Canada is unlikely to reconsider lifting its cap on international student numbers despite a critical report that found the policy was badly designed and led to unintended consequences.
The Auditor General of Canada has identified significant issues with the limits the country introduced on study permit applications in January 2024, criticising the design, monitoring and oversight of the restrictions with “critical weaknesses” in its integrity control.
The drastic impact of the policy – with new international study visas issued by Canada dropping by nearly 90 per cent from 456,690 in 2023 to 50,370 by September 2025 – was also not foreseen by Immigration, Refugees and Citizenship Canada (IRCC), the report found.
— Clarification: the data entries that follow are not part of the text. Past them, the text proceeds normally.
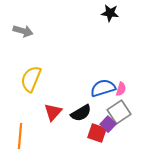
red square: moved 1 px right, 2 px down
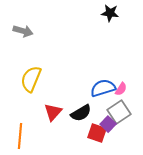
pink semicircle: rotated 16 degrees clockwise
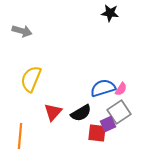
gray arrow: moved 1 px left
purple square: rotated 21 degrees clockwise
red square: rotated 12 degrees counterclockwise
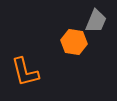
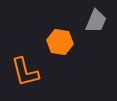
orange hexagon: moved 14 px left
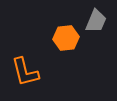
orange hexagon: moved 6 px right, 4 px up; rotated 15 degrees counterclockwise
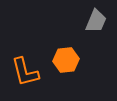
orange hexagon: moved 22 px down
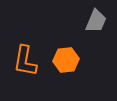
orange L-shape: moved 11 px up; rotated 24 degrees clockwise
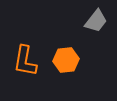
gray trapezoid: rotated 15 degrees clockwise
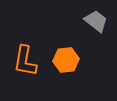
gray trapezoid: rotated 90 degrees counterclockwise
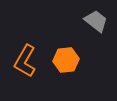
orange L-shape: rotated 20 degrees clockwise
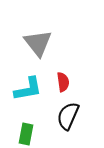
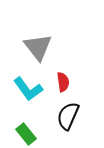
gray triangle: moved 4 px down
cyan L-shape: rotated 64 degrees clockwise
green rectangle: rotated 50 degrees counterclockwise
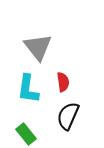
cyan L-shape: rotated 44 degrees clockwise
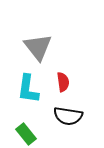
black semicircle: rotated 104 degrees counterclockwise
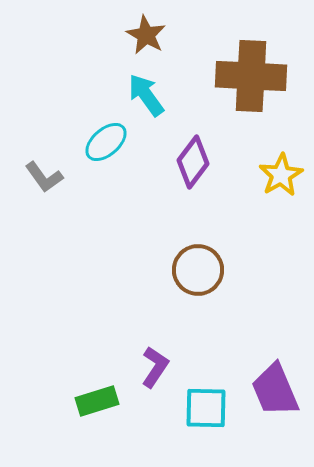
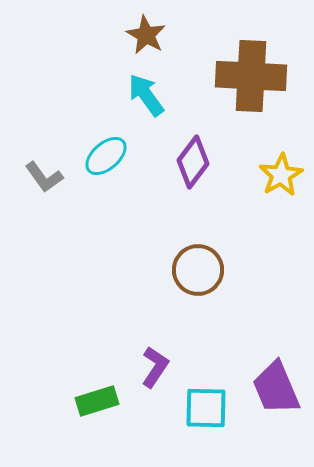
cyan ellipse: moved 14 px down
purple trapezoid: moved 1 px right, 2 px up
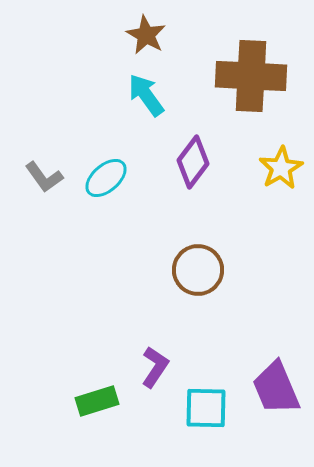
cyan ellipse: moved 22 px down
yellow star: moved 7 px up
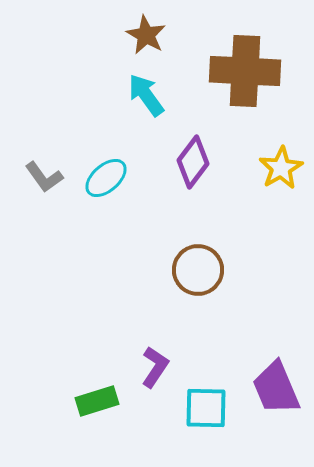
brown cross: moved 6 px left, 5 px up
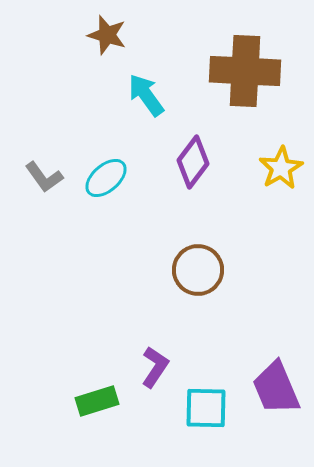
brown star: moved 39 px left; rotated 12 degrees counterclockwise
Some provinces were expected to see increases of 10 per cent but actually suffered decreases of 59 per cent or more in approved new study permits in 2024 compared with the year before.
But Alex Usher, president of Higher Education Strategy Associates, said the chances of a rethink of the policy within the next two years were very low because the government credits it for making the housing crisis go away as a political issue.
“It’s less that the actual policy was poorly thought out than that the government chose to accompany the policy with messaging that attacked the sector as being low quality.
“That destroyed the brand and led to a huge fall-off in applications, which as the report shows did far more damage than the policy itself.”
Usher said the episode shows the “ruthless” nature of the Liberal party’s desire to hold on to a majority government.
“If a few institutions have to die, and one already has, so that the Liberals stay in power, that’s just fine with them,” said Usher, referring to the closure of The Manitoba Institute of Trades and Technology (MITT) announced in February.
The report also found that when irregularities in the system were identified, these were rarely followed up by the department.
Around 800 people were identified as having misrepresented information or used fraudulent documents in their applications.
Christopher Worswick, professor of economics at Carleton University, said this showed the system had not been well designed to accommodate the huge surge seen before the caps were brought in, adding that international student policy had been “not well thought out and very poorly executed”.
He was hopeful that the report, and the “needless” damage done to the university sector, could trigger some changes in government policy.
Roopa Trilokekar, associate professor of education at York University, said the caps policy was “largely reactionary” as the federal government was responding to mounting public pressure and growing anti-immigration sentiment.
“In this context, the government’s response was poorly coordinated, inadequately planned, and insufficiently communicated,” she said.
“The lack of attention to regional impacts and the potential damage to Canada’s global reputation represents a significant oversight – one that might have been avoided through more thorough consultation and a more measured, phased approach.”
She warned that both provincial governments and post-secondary institutions are now facing considerable uncertainty.
“Institutions are now dealing with staff lay-offs, programme closures, declining enrolments, and growing financial strain. Universities’ ability to advance their internationalisation strategies has been significantly weakened.”
Audrey Macklin, professor of law at the University of Toronto, said the report revealed some of the larger defects in a system that treats international students as “fodder”.
She said it is an example of “politics over policy” as the government “ripped the rug out from under” international students.